You know about the Raiders Of the Lost Ark style craft warehouse, the amazing dinner at Blackburn Rovers FC, and the red carpet line-up, as well as the realisation that the £3 taxi ride exists when you leave London.
So this post is just about my outfit. Thanks to Katie for taking some of the photos (you’ll be able to spot them, they’re the good ones).
I knew I wanted to make something different, and in the end I came up with the idea of a pencil skirt and crop top:
Originally I was going to sew some kind of crazy one-shouldered 60s pencil dress, but when the fabric arrived (this beautiful John Kaldor stretch cotton) I knew I had to do something simpler. The print is huge! And I didn’t really fancy a shift dress. So co-ordinates it was.
The pencil skirt
It’s a By Hand London Charlotte skirt, which is really straightforward to sew. I made these changes to the pattern:
- Cut a size 12 but added length to the waistband, which I interfaced.
- Lengthened the darts 1.5cm each at the front, as I was getting a strange fold of extra fabric there.
- Interfaced the edges of the invisible zip.
- Added a back vent using this tutorial.
- Lined it with this stretch mesh.
Stretch cotton is absolutely perfect for this pattern, I’ll be looking for some more to make another one. Although you need to add a vent – not sure how you could walk in it without one!
It’s a Burda pattern – 05/2012 #131.
I cut out a size 34 and had to make some serious changes as it was huge. I took the sides in a lot, cut about 4 inches off the bottom, added back darts and neck darts, and swapped out the button band for a zip.
Here’s how it looks on the back:
Cutting out was an enormous pain. I did it all on a single layer as the print is so huge. I didn’t really want to end up with a massive flower over an anatomical feature.
My inspiration was this outfit from Jonathan Saunders which is slightly more classy:
The separating plastic zipper is from Jaycotts, and I had to choose between the 14 and 16 inch variations without knowing exactly how long the top would be. In the end I went with the 14 inch, which worked as the skirt was so high waisted.
Will I wear it again?
The acid test. As a whole, I reckon the outfit works, and I might get it out for a wedding this summer. It turned out slightly more cartoonish than I intended, but I think I rocked it anyway.

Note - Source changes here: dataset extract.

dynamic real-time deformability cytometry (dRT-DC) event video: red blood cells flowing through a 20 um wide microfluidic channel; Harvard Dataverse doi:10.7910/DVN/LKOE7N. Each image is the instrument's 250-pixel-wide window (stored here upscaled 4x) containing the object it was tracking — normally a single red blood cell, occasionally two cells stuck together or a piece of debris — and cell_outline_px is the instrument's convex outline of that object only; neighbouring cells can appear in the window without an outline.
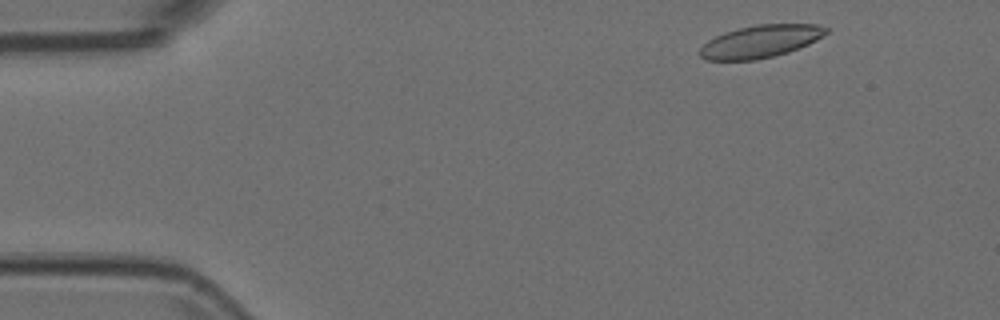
{"species": "Egyptian fruit bat (a non-hibernating species)", "species_latin": "Rousettus aegyptiacus", "temperature_condition": "room temperature", "stored_images_in_passage": 51, "camera_frame_rate_fps": 3000, "um_per_image_px": 0.085, "animal": {"sex": "female"}, "frame": {"image": 1, "passage_image": 3, "time_ms": 0.667, "image_size_px": [1000, 320], "cell_outline_px": [[828, 32], [816, 40], [808, 44], [788, 52], [756, 60], [704, 60], [700, 56], [700, 48], [708, 40], [724, 32], [756, 24], [816, 24], [828, 28]], "centroid_in_image_um": [64.63, 3.52], "position_along_channel_um": 20.4, "area_um2": 23.81}}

It seems highly unlikely that I’ll wear the crop top with another skirt – the Charlotte is the most high-waisted skirt I own.
I did try the top on with another skirt, but it was all a bit 90s looking. I distinctly remember wearing a tie-dye crop top to a school disco in about 1996, so I think I’ll leave that style the second time round.
The skirt is a different issue. I’ve already re-worn it loads! It looks really good with a denim shirt, if I say so myself:
Thank you Minerva!
Huge thanks to Vicki and everyone at Minerva for organising such an amazing day. I’ve been a terrible network member lately, massively behind with projects and blog posts, but I really enjoy being part of it all, and I sincerely hope I’ve managed to shift some fabric for them. They deserve it!
Also a big thank you goes out to all the ladies of the online sewing community, for being awesome. I’d be living a much sadder life if I’d never met all these amazing women. Although I’d probably have spent less money on fabric.